_RECORDS FOR THIS EXERCISE_

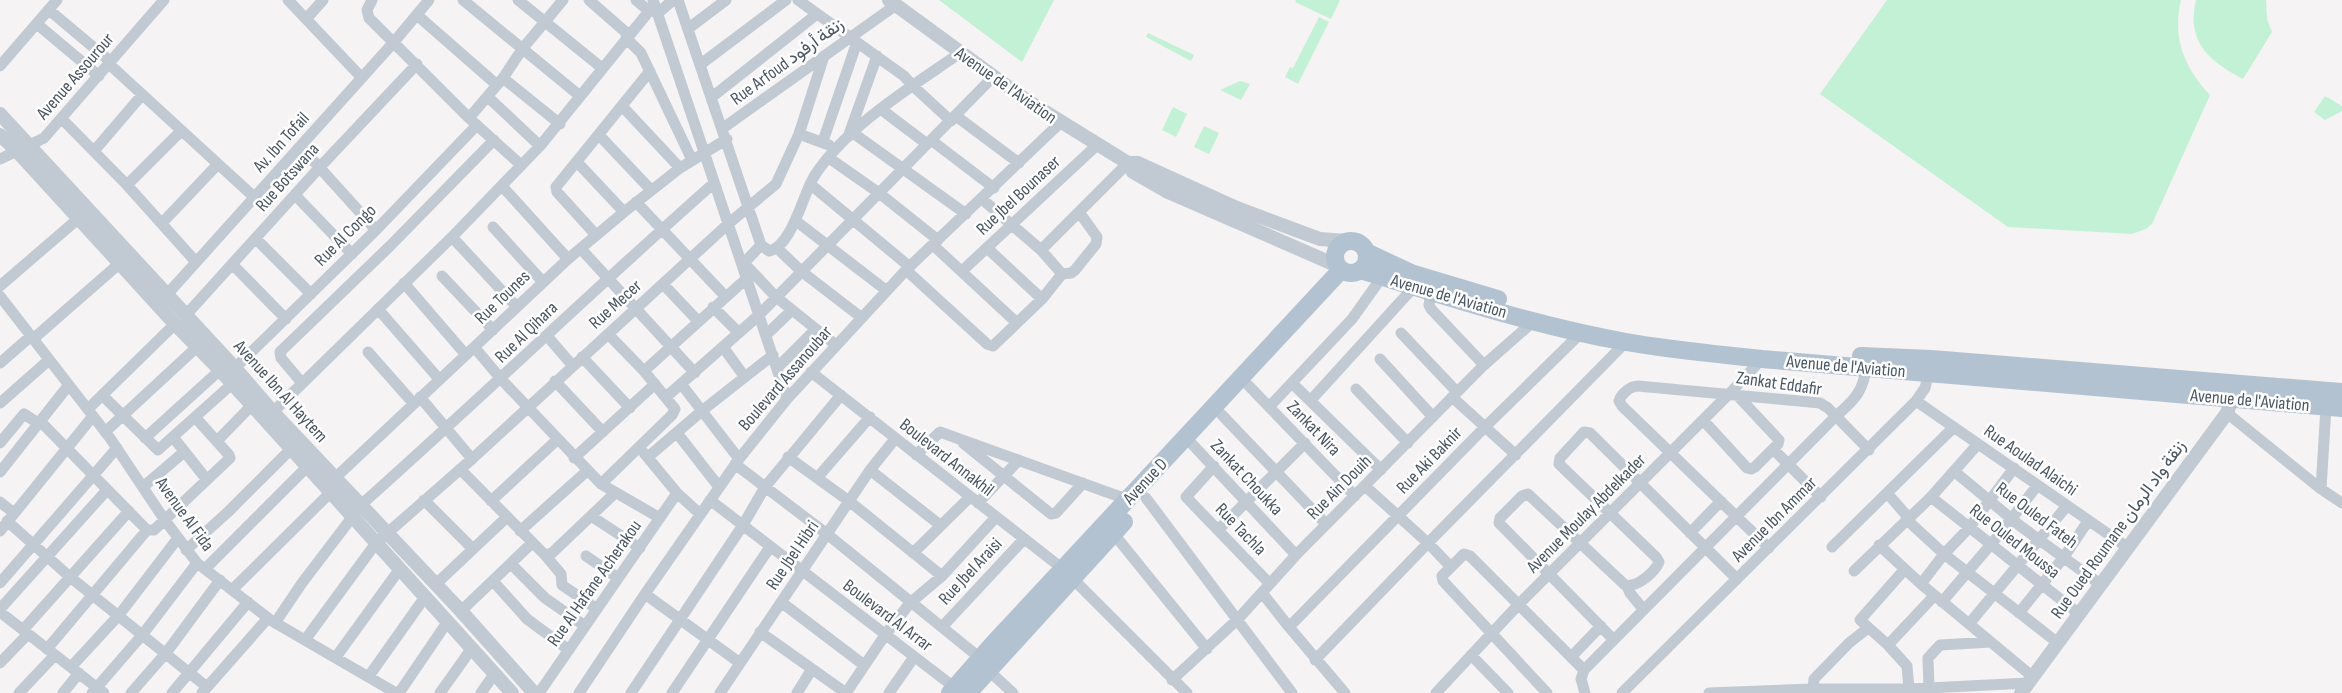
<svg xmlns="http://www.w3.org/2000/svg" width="2342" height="693" viewBox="0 0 2342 693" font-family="'Sofia Sans Condensed',Vazirmatn,sans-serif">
<rect width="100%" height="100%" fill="#f5f3f3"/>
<!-- green -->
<path fill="#c3f1d5" d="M939,0H1054L1022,62Z
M1296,0H1340L1331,19L1295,2Z
M1887,0H2181C2172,37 2184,68 2210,95L2152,224L2146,229L2132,234L2008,227L1820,94Z
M2196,0H2266L2267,19L2272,32L2243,79C2209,61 2186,42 2196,0Z
M1319,17L1329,22L1298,84L1285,77L1290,67L1293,68Z
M1148,33L1194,55L1191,61L1146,37Z
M1240,81L1250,84L1241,100L1220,90Z
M2325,96L2342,106V111L2325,120L2314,112Z
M1173,107L1187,114L1176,137L1162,130Z
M1204,126L1219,133L1209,154L1194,147Z"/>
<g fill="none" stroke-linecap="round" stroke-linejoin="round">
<!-- minor -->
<path stroke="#c1cad2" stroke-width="11" d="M288,0L362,78
M372,0L367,10L369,18L469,118L521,165
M463,0L580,96
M518,0L602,68
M589,0L629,35
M636,0L649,11
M653,0L787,399
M678,0L761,245L769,251C792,247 803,193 815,175C848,125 911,87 960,53
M798,0L904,76L913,86L951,121
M49,10L111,62
M657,14L673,0
M417,15L497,85
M307,18L323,0
M37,24L99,76
M689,28L726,0
M626,38L641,53L692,160
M109,64L254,197
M701,64L786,0
M0,66L57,0
M503,78L560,124
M488,97L540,146
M712,97L817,14
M622,106L680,168
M882,110L927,144
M956,116L1019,163
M469,118L503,78L523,48L563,0
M62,119L127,185L196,262
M723,128L896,5
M853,133L966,214
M799,134L829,145
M599,135L651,190
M848,137L877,56
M931,140L994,188
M823,141L857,42
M301,147L376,230
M94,151L142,95
M829,158L879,193L938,240
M0,159L44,138L164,0
M577,162L624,212
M810,184L910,267
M127,185L181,131
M502,186L568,259
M295,195L352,254
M982,199L1041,250L1062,274
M636,202L725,296
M796,221L887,291
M162,223L218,164
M493,227L543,282
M596,235L557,192L556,187L650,71
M452,237L517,307
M256,239L311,294
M933,245L1017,323
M777,248L801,271L862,318
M987,248L1042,299
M581,249L695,373
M1041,250L1128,163
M741,260L776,297L836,345
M744,263L761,245
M232,264L286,319
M906,270L987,344L993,346L1042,299L1062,274
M962,271L1097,145
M1062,274L1071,273L1075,270L1096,244L1097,237L1079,212
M442,276L493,330
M404,283L466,355
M663,284L698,321
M0,286L79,218
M1431,293L1429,305L1431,309L1484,365
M0,296L110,438L164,519L197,563L272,621L396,693
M163,299L394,42L429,0
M713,307L739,333
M378,309L439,379
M186,315L319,168L417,64
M1401,333L1457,392
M766,335L792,310
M547,336L573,366
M33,339L120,263
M723,347L744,376
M475,348L501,379L601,484L660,518
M368,352L414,404
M582,357L630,408
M1380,359L1433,417
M0,363L31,336
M235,368L376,230L477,125
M777,368L816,329
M644,371L746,279
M811,372L1063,569L1187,693
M555,381L603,432
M302,383L281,358L280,352L390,246L494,140
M1292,383L1381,470
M682,385L739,459
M1248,385L1355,496
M1356,389L1408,443
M102,395L158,450L232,384
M420,397L472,459
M666,397L759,315L993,77
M1452,397L1516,455
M1311,400L1413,288
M1916,401L2127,547
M0,403L49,360
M1269,407L1352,319L1382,277
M88,409L175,324
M273,412L452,237L540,146L654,5
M2227,413L2321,489L2342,503
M1221,414L1326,524
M1703,420L1747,468L1751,469L1755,467L1778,444L1779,440L1736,394
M40,421L147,530
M105,432L197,347
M677,433L719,487
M173,437L207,480
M145,438L220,370
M217,441L252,405
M0,443L24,414L38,423
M963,443L1051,514L1056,513L1083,483
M1192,444L1296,555
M1773,449L1821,497
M644,453L677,493L700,514
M916,455L940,432L1129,500
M648,457L703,410L773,355
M788,457L849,501L942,576
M574,458L655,384
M735,464L827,534L980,658
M1214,466L1186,497L1270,584
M2014,468L1969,528L1944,554L1921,584L2033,677
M460,469L545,555L552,553L615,493
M870,470L940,525
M0,472L68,386
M1955,472L2019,525L2100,584
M335,478L568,259L624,212L680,168L727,139
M817,478L870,417
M601,484L672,415L675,409L644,371L608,334
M1365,486L1428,543L1450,566
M143,487L184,452
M2321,489L2326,407
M1887,493L1908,517
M1931,497L2078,613
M1146,498L1292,693
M424,500L473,549
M710,500L954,687
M491,501L558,439
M0,502L14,513
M978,503L1019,460
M361,505C480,399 594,289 714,183
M591,516L640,548
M1906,519L1944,554L2058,643
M7,521L70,577L207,687
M1218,530L1305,443
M0,531L93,416
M520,531L587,471
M1113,533L1207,649
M1690,533L1721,501
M1879,545L1921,584
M1832,547L1954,427
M1769,548L1622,406L1619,401C1621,394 1630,386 1638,386L1820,403L1828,408L1869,450
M186,550L228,512L291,449
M913,553L970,497
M545,555L561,574L562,585L597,609
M586,556L618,578
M511,564L545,598L585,626
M205,569L307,467
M1905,569L1860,620L1888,645L1907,666L1909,689
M1854,571L1931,497L1978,444
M493,581L527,619L569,650
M0,583L117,448
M436,584L507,517
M1627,586L1630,593L1643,609
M232,590L331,492
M645,594L740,663
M1263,594L1289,627
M781,602L864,665
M1942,602L1998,536L2037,486
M0,609L107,490
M461,611L532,543
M0,612L104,693
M2019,613L2064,557L2088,521
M275,623L302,583L353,516
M1969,624L2066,507
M942,627L1024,539
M23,630L129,511
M760,632L846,693
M1613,639L1499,523L1500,518L1522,496L1528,494L1625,585C1637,588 1655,572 1659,562L1656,557L1559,464L1560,458L1584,432L1590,433L1737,579
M305,640L376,543L472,459L728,224L776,184L799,134L824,56
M1888,645L1934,596
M47,649L147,530H154L230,458L229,455L195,417
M1471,655L1508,693
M336,657L399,570
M1571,657L1601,626
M1315,660L1428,543L1626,342
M0,663L28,634
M71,667L119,615L178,538
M988,670L1013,693
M369,676L425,597
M1172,680L1238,619L1296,555L1484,365L1534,321
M1929,688L1928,658L1940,645L1991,642
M1813,689L1814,679L1849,643L1868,628
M19,693L55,655
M63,693L79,673
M92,693L143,634L197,563
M131,693L166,653L220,580
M172,693L248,602
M202,693L268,618
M399,693L448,621
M440,693L472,648
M481,693L495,673
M539,693L677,493
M579,693L645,594L739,459L787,399L906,270L1060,123
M631,693L743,525L765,487L841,395
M672,693L770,547
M720,693L870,470L895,439
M797,693L812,669
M846,693L885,635L910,603L942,576L996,517
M889,693L914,657
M1345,693L1289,627L1485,427L1581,333
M1436,693L1519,604L1730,393L1762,359
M1547,693L1443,581L1442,576L1464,554L1470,556L1584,670
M1585,693L1581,679L1584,670L1836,416C1856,399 1864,390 1867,363
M1622,693L1916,401L1925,388L1930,368
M1709,693L1813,689H1909L2028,683"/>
<!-- tertiary -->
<path stroke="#c1cad2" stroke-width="14" d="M889,0L1026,100L1128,163L1133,172L1166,191L1338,266
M0,114L235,368L273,412L461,611L534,693
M0,135L16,150L175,324L220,370L512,693
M1128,163H1138L1237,208L1309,235L1320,239L1346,241
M2021,693L2227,413L2235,389"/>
<!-- primary -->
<path stroke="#b3c2d1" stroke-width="18" d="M1335 257a16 16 0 1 1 32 0a16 16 0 1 1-32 0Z
M1366,252L1411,273L1498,299
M1360,270C1448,297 1536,326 1626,342C1671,350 1717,354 1762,359L2342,408
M1861,356L1931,359L2342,392
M950,693L993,644L1341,270
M968,693L1124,522"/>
</g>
<g text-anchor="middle" stroke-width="5" stroke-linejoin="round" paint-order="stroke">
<!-- street labels -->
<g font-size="18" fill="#4a5661" stroke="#fff">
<text transform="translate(787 61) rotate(-36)" y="6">Rue Arfoud زنقة أرفود</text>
<text transform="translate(75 76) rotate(-49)" y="6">Avenue Assourour</text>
<text transform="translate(1006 85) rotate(35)" y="6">Avenue de l'Aviation</text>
<text transform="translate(281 142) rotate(-48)" y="6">Av. Ibn Tofail</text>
<text transform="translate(287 177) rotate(-48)" y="6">Rue Botswana</text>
<text transform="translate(1018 195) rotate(-43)" y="6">Rue Jbel Bounaser</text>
<text transform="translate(345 235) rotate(-45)" y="6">Rue Al Congo</text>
<text transform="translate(1449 296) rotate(16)" y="6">Avenue de l'Aviation</text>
<text transform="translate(502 297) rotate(-44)" y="6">Rue Tounes</text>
<text transform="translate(615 304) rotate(-42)" y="6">Rue Mecer</text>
<text transform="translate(526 332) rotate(-44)" y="6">Rue Al Qihara</text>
<text transform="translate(1846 366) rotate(5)" y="6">Avenue de l'Aviation</text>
<text transform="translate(785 378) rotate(-49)" y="6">Boulevard Assanoubar</text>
<text transform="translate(1779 383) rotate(8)" y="6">Zankat Eddafir</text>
<text transform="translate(281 391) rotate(48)" y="6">Avenue Ibn Al Haytem</text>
<text transform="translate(2250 400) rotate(5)" y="6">Avenue de l'Aviation</text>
<text transform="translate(1314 428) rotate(46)" y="6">Zankat Nira</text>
<text transform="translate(947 457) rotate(38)" y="6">Boulevard Annakhil</text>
<text transform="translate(1429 460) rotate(-46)" y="6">Rue Aki Baknir</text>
<text transform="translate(2031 460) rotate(35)" y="6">Rue Aoulad Alaichi</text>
<text transform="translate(1247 477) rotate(47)" y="6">Zankat Choukka</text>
<text transform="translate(1145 481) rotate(-47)" y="6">Avenue D</text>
<text transform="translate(1339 487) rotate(-45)" y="6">Rue Ain Douih</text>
<text transform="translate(1586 513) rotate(-45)" y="6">Avenue Moulay Abdelkader</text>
<text transform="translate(185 514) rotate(54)" y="6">Avenue Al Fida</text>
<text transform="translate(2037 515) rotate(37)" y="6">Rue Ouled Fateh</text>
<text transform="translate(1774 519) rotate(-45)" y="6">Avenue Ibn Ammar</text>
<text transform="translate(1241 529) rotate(46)" y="6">Rue Tachla</text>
<text transform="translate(2118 529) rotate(-54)" y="6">Rue Oued Roumane زنقة واد الرمان</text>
<text transform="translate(2015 541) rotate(38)" y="6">Rue Ouled Moussa</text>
<text transform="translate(792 555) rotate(-56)" y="6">Rue Jbel Hibri</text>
<text transform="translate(970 571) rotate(-47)" y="6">Rue Jbel Araisi</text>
<text transform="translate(594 583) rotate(-55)" y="6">Rue Al Hafane Acherakou</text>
<text transform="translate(888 615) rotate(37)" y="6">Boulevard Al Arrar</text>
</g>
</g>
</svg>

_YOUR ASSIGNMENT_
Of the lines above, retype only those from the line containing "M622,106L680,168" through the line containing "M663,284L698,321", including both, exactly.

_COMPLETED TASK_
M622,106L680,168
M882,110L927,144
M956,116L1019,163
M469,118L503,78L523,48L563,0
M62,119L127,185L196,262
M723,128L896,5
M853,133L966,214
M799,134L829,145
M599,135L651,190
M848,137L877,56
M931,140L994,188
M823,141L857,42
M301,147L376,230
M94,151L142,95
M829,158L879,193L938,240
M0,159L44,138L164,0
M577,162L624,212
M810,184L910,267
M127,185L181,131
M502,186L568,259
M295,195L352,254
M982,199L1041,250L1062,274
M636,202L725,296
M796,221L887,291
M162,223L218,164
M493,227L543,282
M596,235L557,192L556,187L650,71
M452,237L517,307
M256,239L311,294
M933,245L1017,323
M777,248L801,271L862,318
M987,248L1042,299
M581,249L695,373
M1041,250L1128,163
M741,260L776,297L836,345
M744,263L761,245
M232,264L286,319
M906,270L987,344L993,346L1042,299L1062,274
M962,271L1097,145
M1062,274L1071,273L1075,270L1096,244L1097,237L1079,212
M442,276L493,330
M404,283L466,355
M663,284L698,321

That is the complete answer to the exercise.